Individual photographs are powerful but open-ended messages. The photograph gives us a single moment, ripped from the relentless march of time and stripped of its narrative context. Without the before and after, this moment is re-staged as a timeless icon: no past, no future, only an eternal present. Throughout the history of photography, photographers have sought to overcome the limitations of the single photographic image by embedding it within series of sequential photographs. These sequences return the single image to a visible timeline and attempt to fix its meaning within the context of others.
This September, NOMA will present an exhibition that will examine the ways in which meaning, narrative, and time intersect in photographic sequences from the nineteenth century to the present. Professional photographers, clever amateurs, and artists alike have produced photographic sequences to address issues from the mundane to the profound. Some explore the principles of physics, capturing movements too quick for the human eye, while others were conceived of as works of art. Some are humorous examples of “trick” photography; others are serious meditations on life and death. In these works, time can be measured in fractions of a second or decades, and it can be created fictionally, for example spending an hour to fake a split second fight scene in a portrait studio or recorded factually, as in Eadweard Muybridge’s famous motion studies of animals and people.
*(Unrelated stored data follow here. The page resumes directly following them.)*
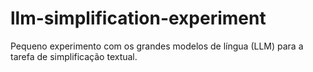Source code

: # llm-simplification-experiment
Pequeno experimento com os grandes modelos de língua (LLM) para a tarefa de simplificação textual.
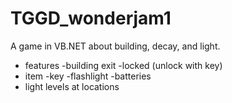 # TGGD_wonderjam1
A game in VB.NET about building, decay, and light.

- features
	-building exit
		-locked (unlock with key)
- item
	-key
	-flashlight
	-batteries
- light levels at locations
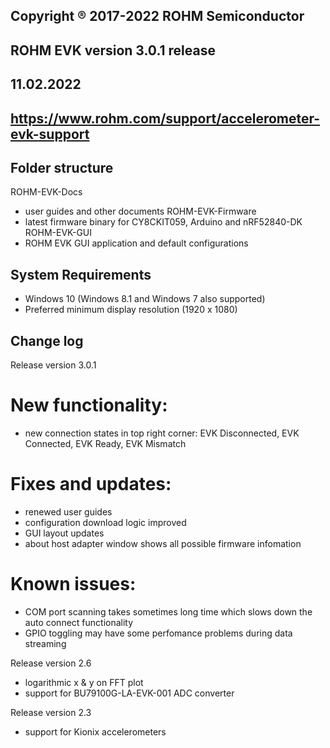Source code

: ## Copyright ® 2017-2022 ROHM Semiconductor
## ROHM EVK version 3.0.1 release
## 11.02.2022
## https://www.rohm.com/support/accelerometer-evk-support


## Folder structure
ROHM-EVK-Docs
* user guides and other documents
ROHM-EVK-Firmware
* latest firmware binary for CY8CKIT059, Arduino and nRF52840-DK
ROHM-EVK-GUI
* ROHM EVK GUI application and default configurations

## System Requirements
* Windows 10 (Windows 8.1 and Windows 7 also supported)
* Preferred minimum display resolution (1920 x 1080)


## Change log
Release version 3.0.1
# New functionality:
* new connection states in top right corner: EVK Disconnected, EVK Connected, EVK Ready, EVK Mismatch

# Fixes and updates:
* renewed user guides
* configuration download logic improved
* GUI layout updates
* about host adapter window shows all possible firmware infomation

# Known issues:
* COM port scanning takes sometimes long time which slows down the auto connect functionality
* GPIO toggling may have some perfomance problems during data streaming

Release version 2.6
* logarithmic x & y on FFT plot
* support for BU79100G-LA-EVK-001 ADC converter

Release version 2.3
* support for Kionix accelerometers

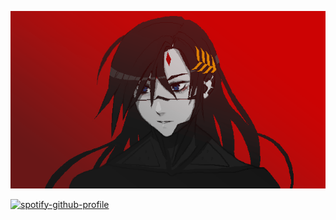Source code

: ![FLKR](https://github.com/stephgingrich/stephgingrich/blob/main/END_Falke_4.webp?raw=true "FLKR")

[![spotify-github-profile](https://spotify-github-profile.kittinanx.com/api/view?uid=31cebrsllbixaiezju7swkyuztlq&cover_image=true&theme=default&show_offline=false&background_color=000000&interchange=false&profanity=false&bar_color=cc0000)](https://github.com/kittinan/spotify-github-profile)
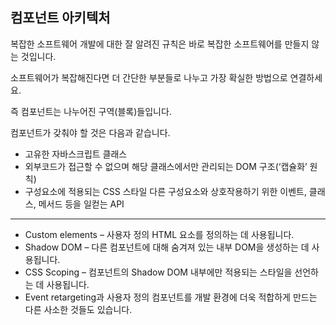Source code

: ## 컴포넌트 아키텍처
복잡한 소프트웨어 개발에 대한 잘 알려진 규칙은 바로 복잡한 소프트웨어를 만들지 않는 것입니다.

소프트웨어가 복잡해진다면 더 간단한 부분들로 나누고 가장 확실한 방법으로 연결하세요.

즉 컴포넌트는 나누어진 구역(블록)들입니다.

컴포넌트가 갖춰야 할 것은 다음과 같습니다.

- 고유한 자바스크립트 클래스
- 외부코드가 접근할 수 없으며 해당 클래스에서만 관리되는 DOM 구조(‘캡슐화’ 원칙)
- 구성요소에 적용되는 CSS 스타일
다른 구성요소와 상호작용하기 위한 이벤트, 클래스, 메서드 등을 일컫는 API

---

- Custom elements – 사용자 정의 HTML 요소를 정의하는 데 사용됩니다.
- Shadow DOM – 다른 컴포넌트에 대해 숨겨져 있는 내부 DOM을 생성하는 데 사용됩니다.
- CSS Scoping – 컴포넌트의 Shadow DOM 내부에만 적용되는 스타일을 선언하는 데 사용됩니다.
- Event retargeting과 사용자 정의 컴포넌트를 개발 환경에 더욱 적합하게 만드는 다른 사소한 것들도 있습니다.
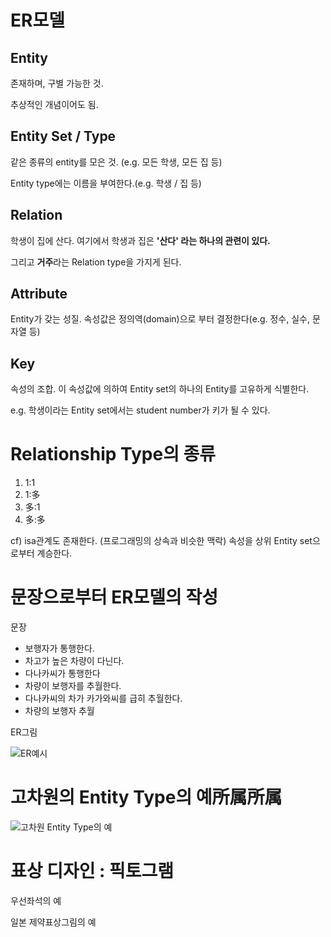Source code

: # ER모델

## Entity

존재하며, 구별 가능한 것.

추상적인 개념이어도 됨.

## Entity Set / Type

같은 종류의 entity를 모은 것. (e.g. 모든 학생, 모든 집 등)

Entity type에는 이름을 부여한다.(e.g. 학생 / 집 등)

## Relation

학생이 집에 산다. 여기에서 학생과 집은 **'산다' 라는 하나의 관련이 있다.**

그리고 **거주**라는 Relation type을 가지게 된다.

## Attribute

Entity가 갖는 성질. 속성값은 정의역(domain)으로 부터 결정한다(e.g. 정수, 실수, 문자열 등)

## Key

속성의 조합. 이 속성값에 의하여 Entity set의 하나의 Entity를 고유하게 식별한다.

e.g. 학생이라는 Entity set에서는 student number가 키가 될 수 있다.

# Relationship Type의 종류

1. 1:1
2. 1:多
3. 多:1
4. 多:多

cf) isa관계도 존재한다. (프로그래밍의 상속과 비슷한 맥락) 속성을 상위 Entity set으로부터 계승한다.

# 문장으로부터 ER모델의 작성

문장

- 보행자가 통행한다.
- 차고가 높은 차량이 다닌다.
- 다나카씨가 통행한다
- 차량이 보행자를 추월한다.
- 다나카씨의 차가 카가와씨를 급히 추월한다.
- 차량의 보행자 추월

ER그림

![ER예시](./assets/ER_model_example.png)

# 고차원의 Entity Type의 예所属所属

![고차원 Entity Type의 예](./assets/ER_high_level_entity_example.png)

# 표상 디자인 : 픽토그램

우선좌석의 예

일본 제약표상그림의 예
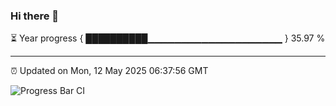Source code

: ### Hi there 👋

⏳ Year progress { ██████████▁▁▁▁▁▁▁▁▁▁▁▁▁▁▁▁▁▁▁▁ } 35.97 %

---

⏰ Updated on Mon, 12 May 2025 06:37:56 GMT

![Progress Bar CI](https://github.com/DhruviPatel157/GitHub-Actions-Demo/workflows/Progress%20Bar%20CI/badge.svg)
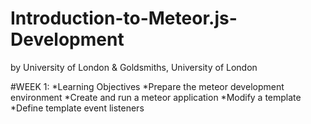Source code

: # Introduction-to-Meteor.js-Development
by University of London &amp; Goldsmiths, University of London


#WEEK 1: 
*Learning Objectives
*Prepare the meteor development environment
*Create and run a meteor application
*Modify a template
*Define template event listeners
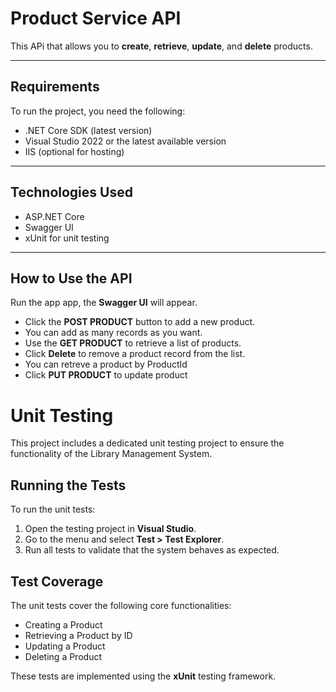 
# **Product Service API**

This APi that allows you to **create**, **retrieve**, **update**, and **delete** products.

---

## **Requirements**

To run the project, you need the following:

- .NET Core SDK (latest version)
- Visual Studio 2022 or the latest available version
- IIS (optional for hosting)

---

## **Technologies Used**

- ASP.NET Core
- Swagger UI
- xUnit for unit testing

---



## **How to Use the API**

Run the app app, the **Swagger UI** will appear.

- Click the **POST PRODUCT** button to add a new product.
- You can add as many records as you want.
- Use the **GET PRODUCT** to retrieve a list of products.
- Click **Delete** to remove a product record from the list.
- You can retreve a product by ProductId
- Click **PUT PRODUCT** to update product 

# Unit Testing

This project includes a dedicated unit testing project to ensure the functionality of the Library Management System.

## Running the Tests

To run the unit tests:

1. Open the testing project in **Visual Studio**.
2. Go to the menu and select **Test > Test Explorer**.
3. Run all tests to validate that the system behaves as expected.

## Test Coverage

The unit tests cover the following core functionalities:

- Creating a Product  
- Retrieving a Product by ID  
- Updating a Product  
- Deleting a Product  

These tests are implemented using the **xUnit** testing framework.
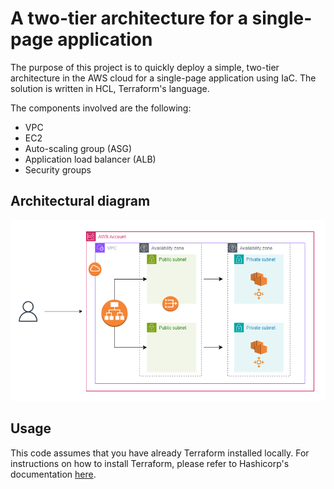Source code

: # A two-tier architecture for a single-page application

The purpose of this project is to quickly deploy a simple, two-tier architecture in the AWS cloud for a single-page application using IaC. The solution is written in HCL, Terraform's language.

The components involved are the following:

* VPC
* EC2
* Auto-scaling group (ASG)
* Application load balancer (ALB)
* Security groups

## Architectural diagram
![Diagram](images/diagram.png)


## Usage
This code assumes that you have already Terraform installed locally. For instructions on how to install Terraform, please refer to Hashicorp's documentation [here].

[here]: https://developer.hashicorp.com/terraform/install

  
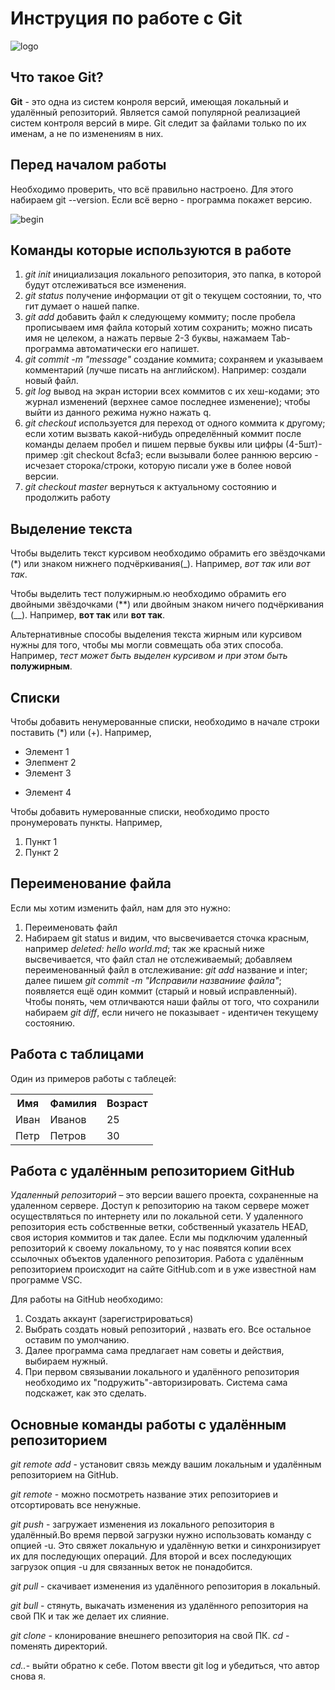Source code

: # Инструция по работе с Git

![logo](https://i.ytimg.com/vi/jo6Pxt1H_Uw/maxresdefault.jpg) 

## Что такое Git?

**Git** - это одна из систем конроля версий, имеющая локальный и удалённый репозиторий.
Является самой популярной реализацией систем контроля версий в мире. Git следит за файлами только по их именам, а не по изменениям в них.

## Перед началом работы

Необходимо проверить, что всё правильно настроено. Для этого набираем git --version. Если всё верно - программа покажет версию.

![begin](https://static.tildacdn.com/tild3832-6233-4230-b137-653337376664/image.png)

## Команды которые используются в работе

1. *git init*
инициализация локального репозитория, это папка, в которой будут отслеживаться все изменения.
2. *git status*
получение информации от git о текущем состоянии, то, что гит думает о нашей папке.
3. *git add*
добавить файл к следующему коммиту; после пробела прописываем имя файла который хотим сохранить; можно писать имя не целеком, а нажать первые 2-3 буквы, нажамаем Tab-программа автоматически его напишет.
4. *git commit -m "message"*
создание коммита; сохраняем и указываем комментарий (лучше писать на английском). Например: создали новый файл.
5. *git log*
вывод на экран истории всех коммитов с их хеш-кодами; это журнал изменений (верхнее самое последнее изменение); чтобы выйти из данного режима нужно нажать q.
6. *git checkout*
используется для переход от одного коммита к другому; если хотим вызвать какой-нибудь определённый коммит после команды делаем пробел и пишем первые буквы или цифры (4-5шт)- пример :git checkout 8cfa3; если вызывали более раннюю версию - исчезает сторока/строки, которую писали уже в более новой версии.
7. *git checkout master*
вернуться к актуальному состоянию и продолжить работу

## Выделение текста

Чтобы выделить текст курсивом необходимо обрамить его звёздочками (*) или знаком нижнего подчёркивания(_). Например, *вот так* или _вот так_.

Чтобы выделить тест полужирным.ю необходимо обрамить его двойными звёздочками (**) или двойным знаком ничего подчёркивания (__). Например, **вот так** или __вот так__.

Альтернативные способы выделения текста жирным или курсивом нужны для того, чтобы мы могли совмещать оба этих способа. Например, _тест может быть выделен курсивом и при этом  быть_ **полужирным**.

## Списки

Чтобы добавить ненумерованные списки, необходимо в начале строки поставить (*) или (+). Например, 
* Элемент 1
* Элепмент 2
* Элемент 3 
+ Элемент 4

Чтобы добавить нумерованные списки, необходимо просто пронумеровать пункты. Например, 
1. Пункт 1
2. Пункт 2

## Переименование файла

Если мы хотим изменить файл, нам для это нужно:
1. Переименовать файл
2. Набираем git status и видим, что высвечивается сточка красным, например *deleted: hello world.md*; так же красный ниже высвечивается, что файл стал не отслеживаемый; добавляем переименованный файл в отслеживание: *git add* название и inter; далее пишем *git commit -m "Исправили названиие файла"*; появляется ещё один коммит (старый и новый исправленный). Чтобы понять, чем отличваются наши файлы от того, что сохранили набираем *git diff*, если ничего не показывает - идентичен текущему состоянию. 

## Работа с таблицами

Один из примеров работы с таблецей:
<table>
<tr>
<th>Имя</th>
<th>Фамилия</th>
<th>Возраст</th>
</tr>
<tr>
<td>Иван</td>
<td>Иванов</td>
<td>25</td>
</tr>
<tr>
<td>Петр</td>
<td>Петров</td>
<td>30</td>
</tr>
</table>

## Работа с удалённым репозиторием GitHub

*Удаленный репозиторий* – это версии вашего проекта, сохраненные на удаленном сервере. Доступ к репозиторию на таком сервере может осуществляться по интернету или по локальной сети. У удаленного репозитория есть собственные ветки, собственный указатель HEAD, своя история коммитов и так далее.
Если мы подключим удаленный репозиторий к своему локальному, то у нас появятся копии всех ссылочных объектов удаленного репозитория. 
Работа с удалённым репозиторием происходит на сайте GitHub.com и в уже известной нам программе VSC. 

Для работы на GitHub необходимо:
1. Создать аккаунт (зарегистрироваться)
2. Выбрать создать новый репозиторий , назвать его. Все остальное оставим по умолчанию.
3. Далее программа сама предлагает нам советы и действия, выбираем нужный. 
4. При первом связывании локального и удалённого репозитория необходимо их "подружить"-авторизировать. Система сама подскажет, как это сделать.

## Основные команды работы с удалённым репозиторием

*git remote add* - установит связь между вашим локальным и удалённым репозиторием на GitHub.

*git remote* - можно посмотреть название этих репозиториев и отсортировать все ненужные.

*git push* - загружает изменения из локального репозитория в удалённый.Во время первой загрузки нужно использовать команду с опцией -u. Это свяжет локальную и удалённую ветки и синхронизирует их для последующих операций. Для второй и всех последующих загрузок опция -u для связанных веток не понадобится.

*git pull* - скачивает изменения из удалённого репозитория в локальный.

*git bull* - стянуть, выкачать изменения из удалённого репозитория на свой ПК и так же делает их слияние.

*git clone* - клонирование внешнего репозитория на свой ПК.
*cd* - поменять директорий.

*cd..*- выйти обратно к себе. Потом ввести git log и убедиться, что автор снова я.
In all of these examples, what is not shown is just as important as what is: the empty space between each picture becomes a threshold for thought as our minds naturally seek to fill in the void, blending these discrete moments into a seamless continuum of space and time. This exhibition will consider the concept of sequential photography broadly, including multiple exposure images (sequential images made on the same negative), the role of sequencing in picture book production, and sequences that were conceived as such from the very beginning, as well as those that were gathered together after the fact.
The constant assembling and re-shuffling of images has become an organizing principle in our lives, with image sequences that reach us with greater speed and frequency dictating the tenor and flow of the stories we tell. The works in this exhibition mirror this fragmented and multi-faceted nature of our increasingly visual culture. At the same time, they demonstrate that sequencing, fragmentation, and the manipulation of time have been central to photography from its origins to the present.